5.5 SIGN 132 (2013). Long term follow up of survivors of childhood cancer. http://www.sign.ac.uk/pdf/sign132.pdf. Summarised by UoE authors in: Wallace W, Thompson L, Anderson R. Long term follow-up of survivors of childhood cancer: summary of updated SIGN guidance. BMJ. 2013;346:f1190. DOI: 10.1136/bmj.f1190.

5.6 American Society for Reproductive Medicine (ASRM Committee Opinion No. 405: ovarian tissue and oocyte cryopreservation; 2008). Fertil Steril. 2008;90:S241-6. DOI: 10.1016/j.fertnstert2008.08.039.

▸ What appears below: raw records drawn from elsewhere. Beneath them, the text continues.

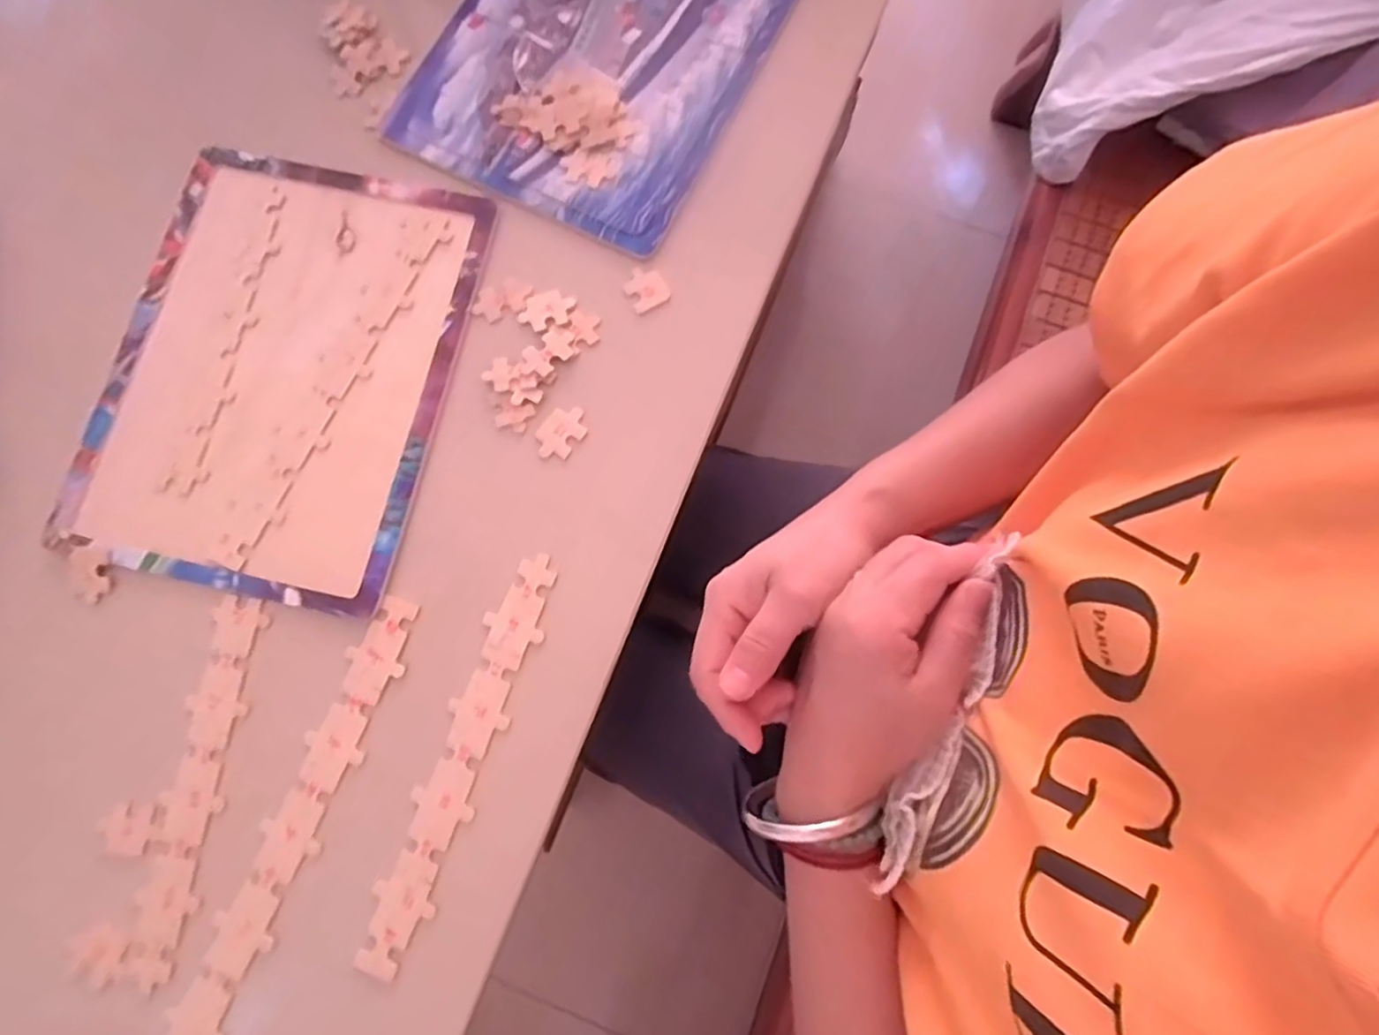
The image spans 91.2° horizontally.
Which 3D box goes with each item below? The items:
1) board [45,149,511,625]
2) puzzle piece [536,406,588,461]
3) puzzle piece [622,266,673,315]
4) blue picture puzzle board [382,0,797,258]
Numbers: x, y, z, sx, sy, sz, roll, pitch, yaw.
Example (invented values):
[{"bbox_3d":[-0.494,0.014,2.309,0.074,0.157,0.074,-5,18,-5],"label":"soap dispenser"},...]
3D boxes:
[{"bbox_3d":[-0.272,-0.101,0.449,0.217,0.004,0.290,12,80,2],"label":"board"},{"bbox_3d":[-0.084,-0.056,0.441,0.025,0.004,0.039,36,82,6],"label":"puzzle piece"},{"bbox_3d":[-0.030,-0.156,0.460,0.026,0.004,0.031,-28,81,-5],"label":"puzzle piece"},{"bbox_3d":[-0.062,-0.351,0.491,0.217,0.011,0.288,25,81,5],"label":"blue picture puzzle board"}]

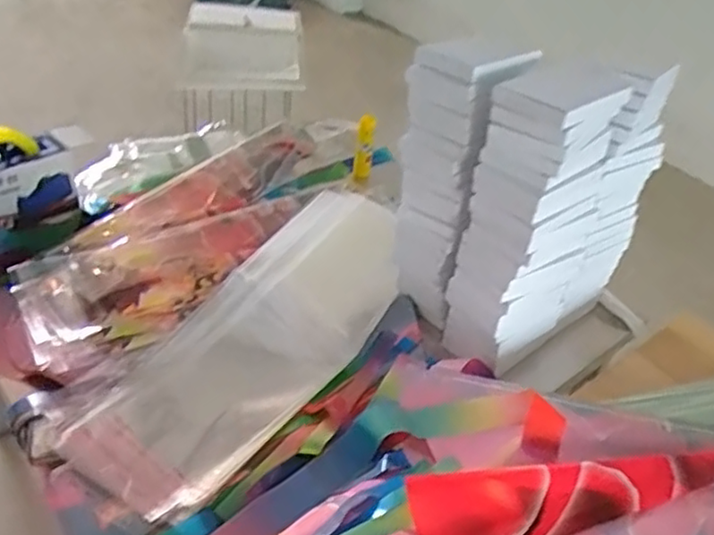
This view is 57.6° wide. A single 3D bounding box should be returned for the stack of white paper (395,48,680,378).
[{"bbox_3d":[0.204,-0.089,0.831,0.245,0.353,0.217,-23,47,-34],"label":"stack of white paper"}]

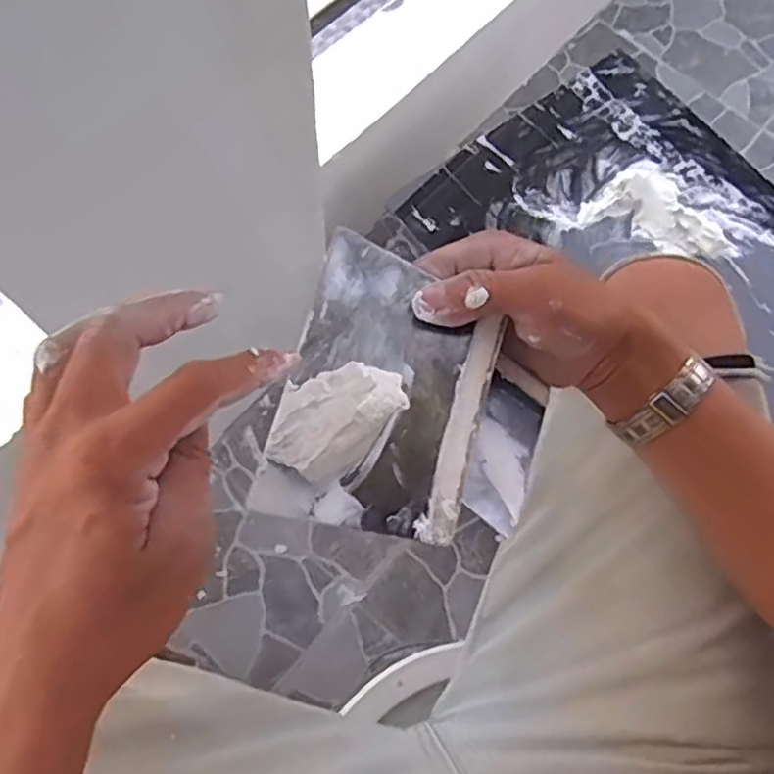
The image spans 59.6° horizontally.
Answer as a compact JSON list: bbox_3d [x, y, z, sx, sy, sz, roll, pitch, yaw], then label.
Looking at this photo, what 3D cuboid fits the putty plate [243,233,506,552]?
[{"bbox_3d":[0.002,-0.002,0.319,0.091,0.041,0.138,14,71,4],"label":"putty plate"}]

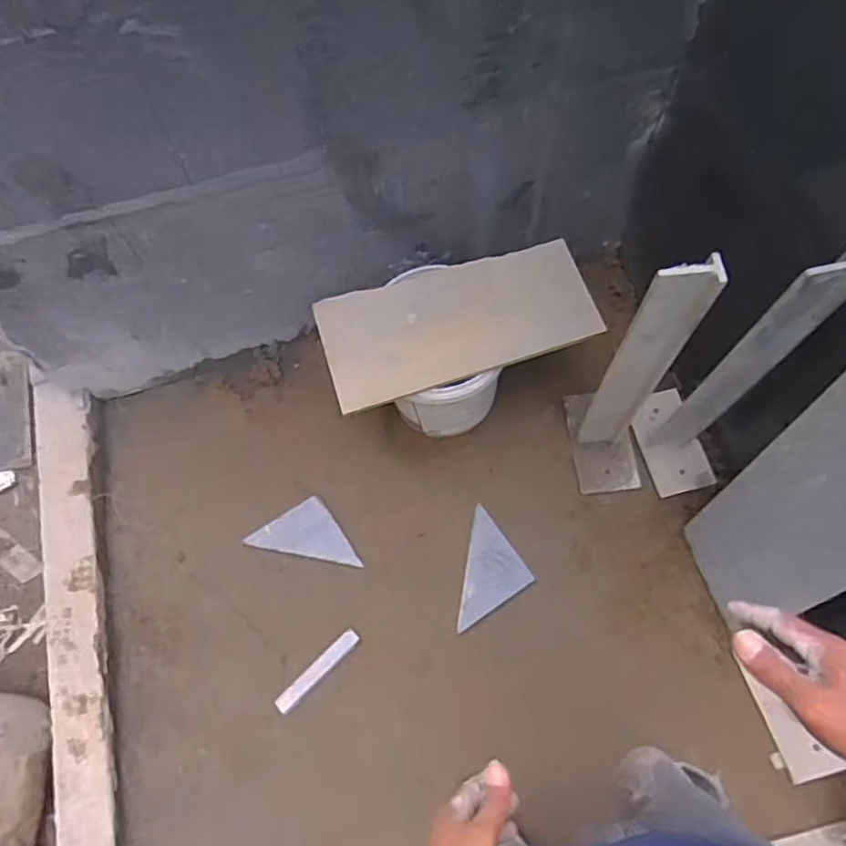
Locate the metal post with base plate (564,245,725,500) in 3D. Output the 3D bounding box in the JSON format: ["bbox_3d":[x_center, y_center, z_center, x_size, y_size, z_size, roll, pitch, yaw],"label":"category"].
[{"bbox_3d":[0.407,-0.095,1.229,0.149,0.685,0.223,-5,67,1],"label":"metal post with base plate"}]

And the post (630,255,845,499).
[{"bbox_3d":[0.568,-0.084,1.220,0.143,0.690,0.239,-15,68,-3],"label":"post"}]

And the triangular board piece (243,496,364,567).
[{"bbox_3d":[-0.257,0.236,1.493,0.256,0.015,0.133,11,68,7],"label":"triangular board piece"}]

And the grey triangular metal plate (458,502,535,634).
[{"bbox_3d":[0.165,0.322,1.435,0.137,0.012,0.262,6,67,12],"label":"grey triangular metal plate"}]

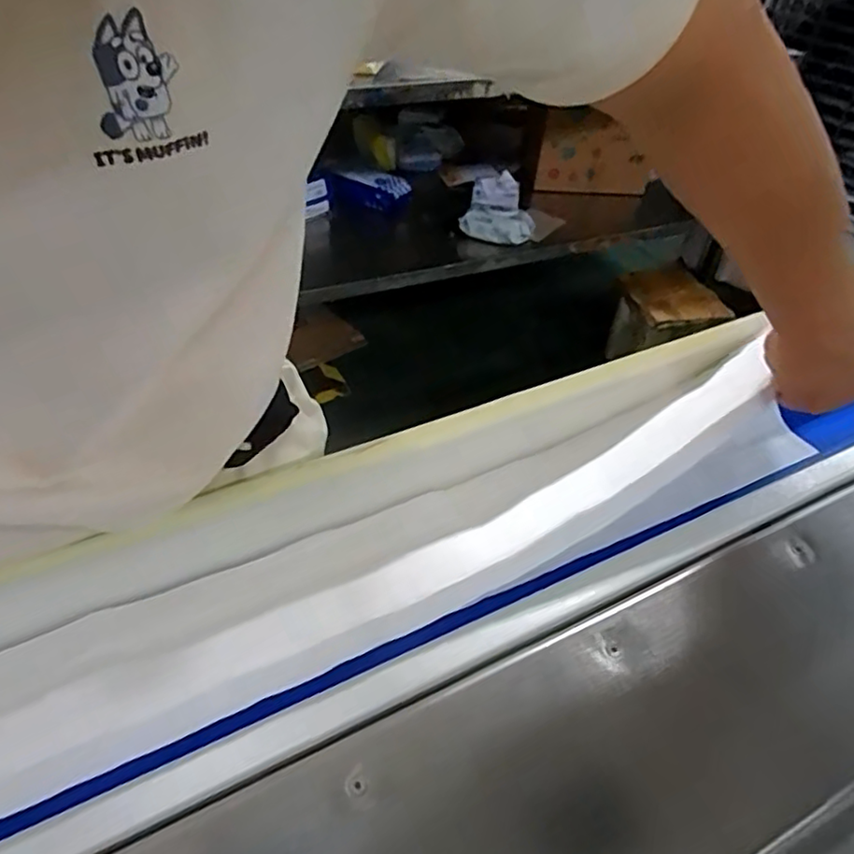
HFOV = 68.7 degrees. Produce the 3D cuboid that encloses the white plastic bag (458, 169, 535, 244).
[{"bbox_3d":[0.184,-0.602,1.762,0.204,0.110,0.267,-2,44,-6],"label":"white plastic bag"}]

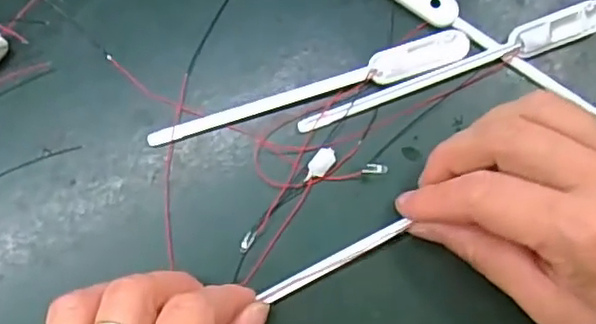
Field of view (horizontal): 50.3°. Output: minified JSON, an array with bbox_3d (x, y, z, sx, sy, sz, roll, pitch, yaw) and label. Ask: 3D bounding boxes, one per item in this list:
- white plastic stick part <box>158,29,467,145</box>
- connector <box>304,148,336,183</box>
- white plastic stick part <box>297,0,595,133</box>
[{"bbox_3d":[0.006,-0.031,0.281,0.144,0.006,0.015,-18,81,-4],"label":"white plastic stick part"},{"bbox_3d":[0.009,0.002,0.277,0.009,0.004,0.018,40,82,5],"label":"connector"},{"bbox_3d":[0.070,-0.041,0.282,0.144,0.008,0.014,-22,81,-5],"label":"white plastic stick part"}]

5.7 International Society for Fertility Preservation. http://www.isfp-fertility.org/.

5.8 ESHRE Task Force in Fertility Preservation. http://www.eshre.eu/Specialty-Groups/Task-forces/TF-Fertility-preservation.aspx.

5.9 Monash IVF, Australia (November 2012). "Monash IVF announces first pregnancy in Australia from ovarian tissue freezing". http://monashivf.com/first-pregnancy-in-australia-from-ovarian-tissue-freezing/.

5.10 Donnez J, Dolmans M, Pellicer A, et al. Restoration of ovarian activity and pregnancy after transplantation of cryopreserved ovarian tissue: a review of 60 cases of reimplantation. Fertil Steril. 2013;99:1503-13. DOI: 10.1016/j.fertnstert2013.03.030.